The product is an electronic weight scale the stated accuracy in the manual is 0.2% . The output is a LCD display showing weight.

During the conducted immunity testing the output of the scale went well outside the stated accuracy. After the test no intervention is required (the displayed weight error goes away when the test is complete) thus, the degradation of performance ceases after the disturbance ceases and there is full recovery to normal performance, without operator intervention.

Is it possible to fail the conducted immunity testing (Criteria Level A) at various frequencies but yet still be able to move forward by utilizing Criteria Level B?

Criteria level A: normal performance withing equipment specifications
Criteria level B: degradation or loss of function or performance which is self recoverable when the interfering signal is removed.
Criteria level C: degradation or loss of function or performance that requires system reset or operator intervention when the interfering signal is removed.

It sounds straight forward.... (thus written into the spec, thus in answering my own question .... YES)...

I am assuming that it would have to be clearly stated in the Guidance and Manufacturers Declaration contained in the manual....

Are there any pitfalls that I should watch out for if going with Criteria Level B that I am missing?

I look toward your response,

Last edited:

Peter Selvey

Super Moderator
I guess these are medical scales, so you are looking at IEC 60601-1-2.

In theory the EMC immunity levels are intended to represent the "normal environment", so there should be no degradation.

Lets say the scales also need to be waterproof, as the intended purpose requires use while the patient is wet (for whatever reason). It would not be acceptable if the accuracy of the scales went outside of spec during the waterproof test, even if it returned to specified accuracy after being dried out.

In principle it is the same for EMC.

The difference with EMC is that in reality the type and nature of electrical noise is so wide and varied, so the tests try to simulate this with a wide range of frequencies, amplitude modulation and direction of the EM field.

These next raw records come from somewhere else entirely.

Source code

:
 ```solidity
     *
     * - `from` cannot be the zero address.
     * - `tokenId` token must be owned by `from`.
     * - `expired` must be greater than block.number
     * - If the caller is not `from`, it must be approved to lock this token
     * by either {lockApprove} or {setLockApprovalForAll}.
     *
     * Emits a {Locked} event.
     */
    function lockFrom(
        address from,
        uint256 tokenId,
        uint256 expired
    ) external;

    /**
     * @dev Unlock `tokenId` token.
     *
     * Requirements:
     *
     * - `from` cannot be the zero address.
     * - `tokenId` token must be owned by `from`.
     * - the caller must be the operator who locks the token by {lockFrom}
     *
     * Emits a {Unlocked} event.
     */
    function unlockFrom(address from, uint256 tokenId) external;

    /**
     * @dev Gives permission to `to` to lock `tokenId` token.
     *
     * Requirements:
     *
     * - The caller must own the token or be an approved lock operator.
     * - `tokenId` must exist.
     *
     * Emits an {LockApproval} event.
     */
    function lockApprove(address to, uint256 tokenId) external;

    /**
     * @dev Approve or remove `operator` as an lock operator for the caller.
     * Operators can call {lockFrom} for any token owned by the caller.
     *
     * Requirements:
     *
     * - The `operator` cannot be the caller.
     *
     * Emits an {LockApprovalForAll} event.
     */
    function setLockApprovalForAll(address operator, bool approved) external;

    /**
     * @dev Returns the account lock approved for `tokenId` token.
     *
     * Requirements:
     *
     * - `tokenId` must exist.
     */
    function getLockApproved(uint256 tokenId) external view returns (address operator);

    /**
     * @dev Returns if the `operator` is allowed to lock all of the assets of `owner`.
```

So there is two broad possibilities: one is that your design is really poor and there are a lot of EM field conditions that cause problems. In this case, it really is hard to justify Criteria B. If during the whole tests the scales showed an error, it makes no sense. They are basically useless in the real world.

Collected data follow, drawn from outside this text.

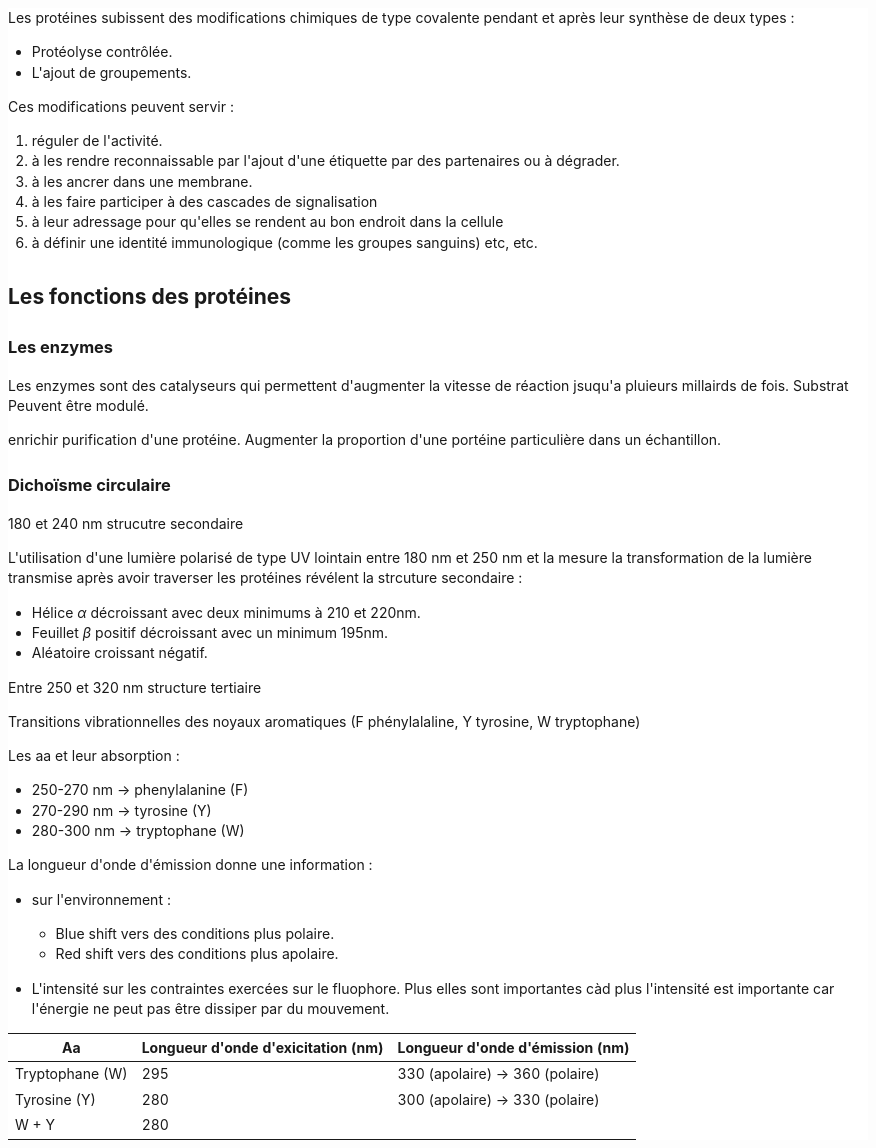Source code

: Les protéines subissent des modifications chimiques de type covalente pendant et après leur synthèse de deux types :

* Protéolyse contrôlée.
* L'ajout de groupements.

Ces modifications peuvent servir :

1. réguler de l'activité.
2. à les rendre reconnaissable par l'ajout d'une étiquette par des partenaires ou à dégrader.
3. à les ancrer dans une membrane.
4. à les faire participer à des cascades de signalisation
5. à leur adressage pour qu'elles se rendent au bon endroit dans la cellule
6. à définir une identité immunologique (comme les groupes sanguins) etc, etc.

## Les fonctions des protéines 

### Les enzymes

Les enzymes sont des catalyseurs qui permettent d'augmenter la vitesse de réaction jsuqu'a pluieurs millairds de fois. Substrat Peuvent être modulé.

enrichir purification d'une protéine. Augmenter la proportion d'une portéine particulière dans un échantillon. 

### Dichoïsme circulaire

180 et 240 nm strucutre secondaire

L'utilisation d'une lumière polarisé de type UV lointain entre 180 nm et 250 nm et la mesure la transformation de la lumière transmise après avoir traverser les protéines révélent la strcuture secondaire :

* Hélice $\alpha$ décroissant avec deux minimums à 210 et 220nm. 
* Feuillet $\beta$ positif décroissant avec un minimum 195nm.
* Aléatoire croissant négatif.

Entre 250 et 320 nm structure tertiaire 

Transitions vibrationnelles des noyaux aromatiques (F phénylalaline, Y tyrosine, W tryptophane)

Les aa et leur absorption :

* 250-270 nm → phenylalanine (F)
* 270-290 nm → tyrosine (Y)
* 280-300 nm → tryptophane (W)

La longueur d'onde d'émission donne une information :

* sur l'environnement :

    * Blue shift vers des conditions plus polaire.
    * Red shift vers des conditions plus apolaire.

* L'intensité sur les contraintes exercées sur le fluophore. Plus elles sont importantes càd plus l'intensité est importante car l'énergie ne peut pas être dissiper par du mouvement.

Aa                  | Longueur d'onde d'exicitation (nm)   | Longueur d'onde d'émission (nm)
--------------------|-------|--------------
Tryptophane (W)     | 295   | 330 (apolaire) -> 360 (polaire)
Tyrosine (Y)        | 280   | 300 (apolaire) -> 330 (polaire)
W + Y               | 280   |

Another possibility is that it just happens that a particular frequency, modulation or field direction that resonates with your sensor circuit and causes an error result. In this case, Criteria B can make sense if the severity is low and probability is low. Good design would be to at least look into the problem and try to understand the cause and effect. For example, it may be that some sensor types unavoidably show errors with certain EM field conditions, but these conditions are relatively rare.

Simply taking a fail result, and automatically switching from Criteria A to Criteria B would not fit with the fundamentals of risk management.